Benson G
Department of Biomathematical Sciences, Mount Sinai School of Medicine, New York, NY 10029-6574, USA.
Nucleic Acids Res. 1999 Jan 15;27(2):573-80. doi: 10.1093/nar/27.2.573.
A tandem repeat in DNA is two or more contiguous, approximate copies of a pattern of nucleotides. Tandem repeats have been shown to cause human disease, may play a variety of regulatory and evolutionary roles and are important laboratory and analytic tools. Extensive knowledge about pattern size, copy number, mutational history, etc. for tandem repeats has been limited by the inability to easily detect them in genomic sequence data. In this paper, we present a new algorithm for finding tandem repeats which works without the need to specify either the pattern or pattern size.
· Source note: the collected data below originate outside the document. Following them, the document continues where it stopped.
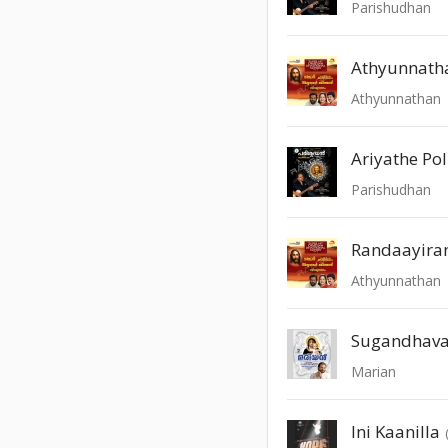
Parishudhan
Athyunnath
Athyunnathan
Ariyathe P
Parishudhan
Randaayira
Athyunnathan
Sugandhava
Marian
Ini Kaanilla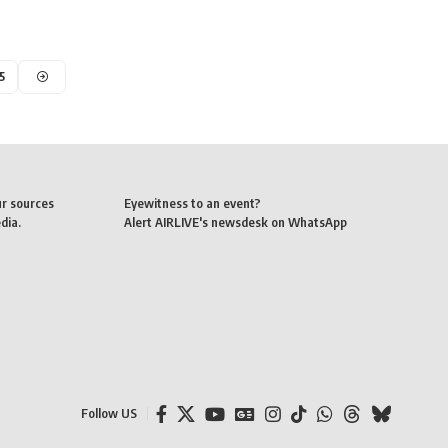
5
ur sources
Eyewitness to an event?
dia.
Alert AIRLIVE's newsdesk on WhatsApp
Follow US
We model tandem repeats by percent identity and frequency of indels between adjacent pattern copies and use statistically based recognition criteria. We demonstrate the algorithm's speed and its ability to detect tandem repeats that have undergone extensive mutational change by analyzing four sequences: the human frataxin gene, the human beta T cellreceptor locus sequence and two yeast chromosomes. These sequences range in size from 3 kb up to 700 kb. A World Wide Web server interface atc3.biomath.mssm.edu/trf.html has been established for automated use of the program.
DNA中的串联重复是指核苷酸模式的两个或更多个相邻的、近似的拷贝。串联重复已被证明会导致人类疾病,可能发挥多种调节和进化作用,并且是重要的实验室和分析工具。由于无法在基因组序列数据中轻松检测到串联重复,关于其模式大小、拷贝数、突变历史等方面的广泛知识一直受到限制。在本文中,我们提出了一种用于寻找串联重复的新算法,该算法无需指定模式或模式大小即可运行。我们通过相邻模式拷贝之间的同一性百分比和插入缺失频率对串联重复进行建模,并使用基于统计的识别标准。通过分析四条序列:人类铁调素基因、人类β T细胞受体基因座序列和两条酵母染色体,我们证明了该算法的速度以及检测经历了广泛突变变化的串联重复的能力。这些序列的大小从3 kb到700 kb不等。已在c3.biomath.mssm.edu/trf.html建立了一个万维网服务器界面,以便自动使用该程序。